「なぁ、乃愛。それ思ったの、さっき俺が乃愛を抱きしめたとき?」

「えっ……、あっ……、そう……かな」

 ズバリと言い当てられたことに動揺して、ごまかすことができなかった。

 王河が言ったように、さっきふわっと抱きしめられたとき、王河の背が前より高くなっている気がしたの。
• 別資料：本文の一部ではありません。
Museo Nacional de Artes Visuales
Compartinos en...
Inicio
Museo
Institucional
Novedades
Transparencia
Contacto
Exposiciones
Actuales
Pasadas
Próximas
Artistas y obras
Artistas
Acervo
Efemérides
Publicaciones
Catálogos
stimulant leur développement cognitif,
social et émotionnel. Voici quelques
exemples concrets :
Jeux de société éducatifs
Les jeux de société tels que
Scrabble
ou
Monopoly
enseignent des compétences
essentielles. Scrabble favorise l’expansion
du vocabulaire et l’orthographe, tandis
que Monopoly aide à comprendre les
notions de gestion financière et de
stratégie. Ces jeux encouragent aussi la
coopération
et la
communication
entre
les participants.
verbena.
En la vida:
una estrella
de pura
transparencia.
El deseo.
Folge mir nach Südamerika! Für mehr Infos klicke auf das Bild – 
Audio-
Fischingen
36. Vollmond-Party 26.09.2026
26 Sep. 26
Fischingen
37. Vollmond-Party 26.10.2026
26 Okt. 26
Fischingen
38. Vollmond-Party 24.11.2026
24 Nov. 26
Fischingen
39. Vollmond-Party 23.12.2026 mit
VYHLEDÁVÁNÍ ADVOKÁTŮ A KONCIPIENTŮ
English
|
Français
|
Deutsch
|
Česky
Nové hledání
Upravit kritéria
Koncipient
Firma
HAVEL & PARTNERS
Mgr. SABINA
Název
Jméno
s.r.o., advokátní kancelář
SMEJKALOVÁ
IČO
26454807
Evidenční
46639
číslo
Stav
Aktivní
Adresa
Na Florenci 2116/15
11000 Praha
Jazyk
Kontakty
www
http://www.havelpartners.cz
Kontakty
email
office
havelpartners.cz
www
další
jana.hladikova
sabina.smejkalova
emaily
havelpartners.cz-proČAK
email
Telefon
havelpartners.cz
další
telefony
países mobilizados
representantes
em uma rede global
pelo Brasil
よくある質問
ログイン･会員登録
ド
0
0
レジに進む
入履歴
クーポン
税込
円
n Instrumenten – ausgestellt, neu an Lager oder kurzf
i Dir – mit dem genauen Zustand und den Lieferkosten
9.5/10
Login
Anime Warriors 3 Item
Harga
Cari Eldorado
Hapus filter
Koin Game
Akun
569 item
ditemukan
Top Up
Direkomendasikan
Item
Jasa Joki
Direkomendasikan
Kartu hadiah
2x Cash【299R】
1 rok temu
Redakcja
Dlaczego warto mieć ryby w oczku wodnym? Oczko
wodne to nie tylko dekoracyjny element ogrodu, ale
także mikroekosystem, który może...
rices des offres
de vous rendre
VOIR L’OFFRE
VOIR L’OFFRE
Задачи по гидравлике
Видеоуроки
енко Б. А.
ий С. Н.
 王河の言葉で、さっき抱きしめられたことを思い出して、また顔も体も熱くなった。

 王河ぁ、そこは……気が付いたとしても、スルーしてほしかったよぉ。恥ずかしいから。

 うつむいてモジモジしていると、あごにスッと指をかけられた。

 クイッと持ち上げられて、至近距離から見つめられる。

「俺はそのとき、“俺の腕の中にすっぽり入る乃愛はかわいいな”って思ったよ」

「……っ」

 ――ボボボボボッ。

 そんな音が聞こえるかと思うくらいの勢いで、さっきまで以上に顔も体も熱くなって、一気に真っ赤になるのが自分でわかった。

「乃愛、耳まで真っ赤」

 目を細めてクスッと笑って、王河はあたしのあごから指を離し、代わりにあたしの耳を軽く撫でた。